Information
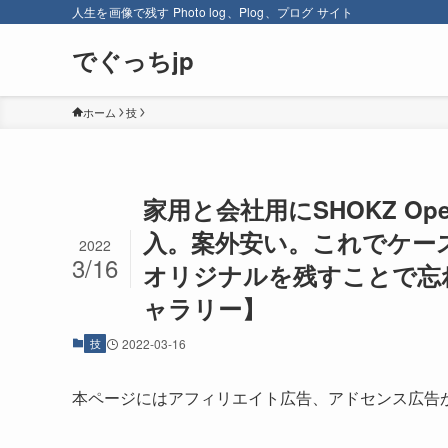
人生を画像で残す Photo log、Plog、プログ サイト
でぐっちjp
ホーム
技
家用と会社用にSHOKZ Op
入。案外安い。これでケー
2022
3/16
オリジナルを残すことで忘れ
ャラリー】
技
2022-03-16
本ページにはアフィリエイト広告、アドセンス広告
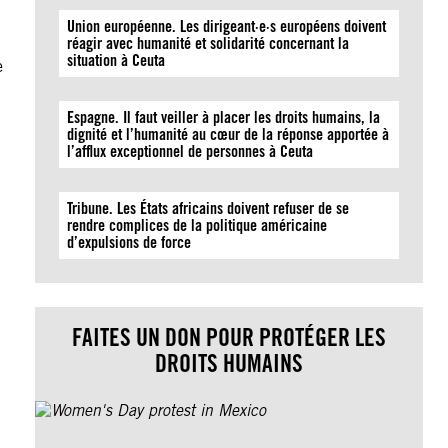
Union européenne. Les dirigeant·e·s européens doivent
réagir avec humanité et solidarité concernant la
situation à Ceuta
e
Espagne. Il faut veiller à placer les droits humains, la
dignité et l’humanité au cœur de la réponse apportée à
l’afflux exceptionnel de personnes à Ceuta
Tribune. Les États africains doivent refuser de se
rendre complices de la politique américaine
d’expulsions de force
FAITES UN DON POUR PROTÉGER LES
DROITS HUMAINS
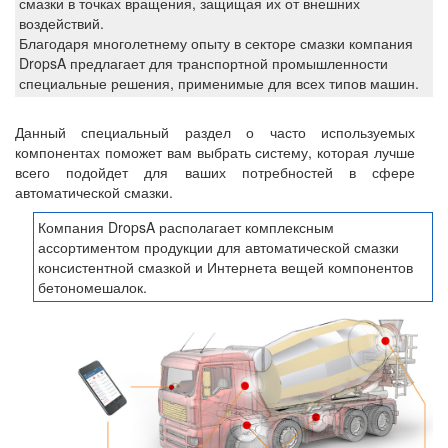
смазки в точках вращения, защищая их от внешних
воздействий.
Благодаря многолетнему опыту в секторе смазки компания
DropsA предлагает для транспортной промышленности
специальные решения, применимые для всех типов машин.
Данный специальный раздел о часто используемых
компонентах поможет вам выбрать систему, которая лучше
всего подойдет для ваших потребностей в сфере
автоматической смазки.
Компания DropsA располагает комплексным
ассортиментом продукции для автоматической смазки
консистентной смазкой и Интернета вещей компонентов
бетономешалок.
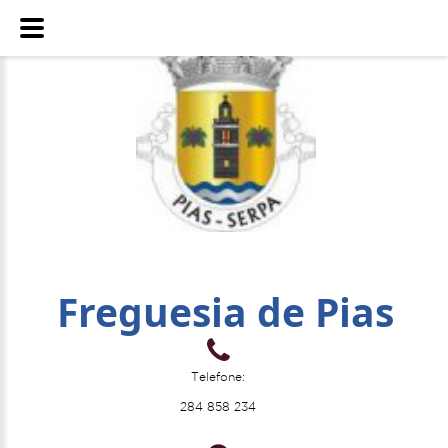
Freguesia de Pias
Telefone:
284 858 234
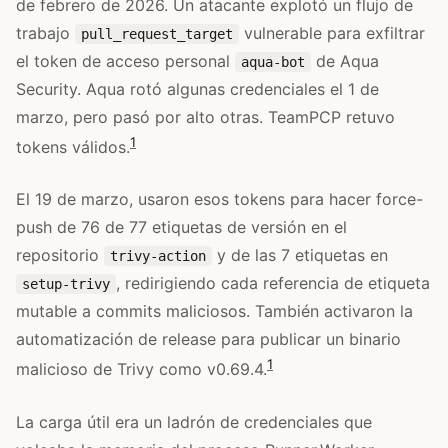
de febrero de 2026. Un atacante explotó un flujo de
trabajo
vulnerable para exfiltrar
pull_request_target
el token de acceso personal
de Aqua
aqua-bot
Security. Aqua rotó algunas credenciales el 1 de
marzo, pero pasó por alto otras. TeamPCP retuvo
1
tokens válidos.
El 19 de marzo, usaron esos tokens para hacer force-
push de 76 de 77 etiquetas de versión en el
repositorio
y de las 7 etiquetas en
trivy-action
, redirigiendo cada referencia de etiqueta
setup-trivy
mutable a commits maliciosos. También activaron la
automatización de release para publicar un binario
1
malicioso de Trivy como v0.69.4.
La carga útil era un ladrón de credenciales que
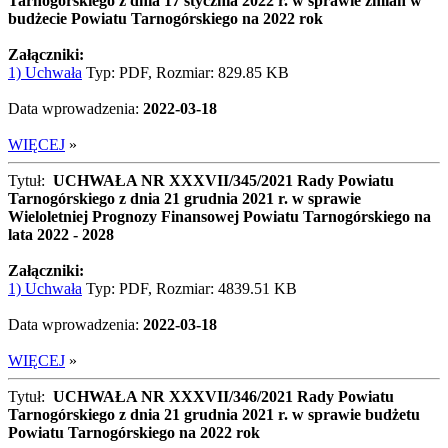
Tarnogórskiego z dnia 17 stycznia 2022 r. w sprawie zmian w
budżecie Powiatu Tarnogórskiego na 2022 rok
Załączniki:
1) Uchwała
Typ: PDF, Rozmiar: 829.85 KB
Data wprowadzenia:
2022-03-18
WIĘCEJ
»
Tytuł:
UCHWAŁA NR XXXVII/345/2021 Rady Powiatu
Tarnogórskiego z dnia 21 grudnia 2021 r. w sprawie
Wieloletniej Prognozy Finansowej Powiatu Tarnogórskiego na
lata 2022 - 2028
Załączniki:
1) Uchwała
Typ: PDF, Rozmiar: 4839.51 KB
Data wprowadzenia:
2022-03-18
WIĘCEJ
»
Tytuł:
UCHWAŁA NR XXXVII/346/2021 Rady Powiatu
Tarnogórskiego z dnia 21 grudnia 2021 r. w sprawie budżetu
Powiatu Tarnogórskiego na 2022 rok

Required work
Each record above needs to be copied exactly, with images left out.

Result of the task
人生を画像で残す Photo log、Plog、プログ サイト
でぐっちjp
ホーム
技
家用と会社用にSHOKZ Op
入。案外安い。これでケー
2022
3/16
オリジナルを残すことで忘れ
ャラリー】
技
2022-03-16
本ページにはアフィリエイト広告、アドセンス広告
Union européenne. Les dirigeant·e·s européens doivent
réagir avec humanité et solidarité concernant la
situation à Ceuta
e
Espagne. Il faut veiller à placer les droits humains, la
dignité et l’humanité au cœur de la réponse apportée à
l’afflux exceptionnel de personnes à Ceuta
Tribune. Les États africains doivent refuser de se
rendre complices de la politique américaine
d’expulsions de force
FAITES UN DON POUR PROTÉGER LES
DROITS HUMAINS
смазки в точках вращения, защищая их от внешних
воздействий.
Благодаря многолетнему опыту в секторе смазки компания
DropsA предлагает для транспортной промышленности
специальные решения, применимые для всех типов машин.
Данный специальный раздел о часто используемых
компонентах поможет вам выбрать систему, которая лучше
всего подойдет для ваших потребностей в сфере
автоматической смазки.
Компания DropsA располагает комплексным
ассортиментом продукции для автоматической смазки
консистентной смазкой и Интернета вещей компонентов
бетономешалок.
Freguesia de Pias
Telefone:
284 858 234
de febrero de 2026. Un atacante explotó un flujo de
trabajo
vulnerable para exfiltrar
pull_request_target
el token de acceso personal
de Aqua
aqua-bot
Security. Aqua rotó algunas credenciales el 1 de
marzo, pero pasó por alto otras. TeamPCP retuvo
1
tokens válidos.
El 19 de marzo, usaron esos tokens para hacer force-
push de 76 de 77 etiquetas de versión en el
repositorio
y de las 7 etiquetas en
trivy-action
, redirigiendo cada referencia de etiqueta
setup-trivy
mutable a commits maliciosos. También activaron la
automatización de release para publicar un binario
1
malicioso de Trivy como v0.69.4.
La carga útil era un ladrón de credenciales que
Tarnogórskiego z dnia 17 stycznia 2022 r. w sprawie zmian w
budżecie Powiatu Tarnogórskiego na 2022 rok
Załączniki:
1) Uchwała
Typ: PDF, Rozmiar: 829.85 KB
Data wprowadzenia:
2022-03-18
WIĘCEJ
»
Tytuł:
UCHWAŁA NR XXXVII/345/2021 Rady Powiatu
Tarnogórskiego z dnia 21 grudnia 2021 r. w sprawie
Wieloletniej Prognozy Finansowej Powiatu Tarnogórskiego na
lata 2022 - 2028
Załączniki:
1) Uchwała
Typ: PDF, Rozmiar: 4839.51 KB
Data wprowadzenia:
2022-03-18
WIĘCEJ
»
Tytuł:
UCHWAŁA NR XXXVII/346/2021 Rady Powiatu
Tarnogórskiego z dnia 21 grudnia 2021 r. w sprawie budżetu
Powiatu Tarnogórskiego na 2022 rok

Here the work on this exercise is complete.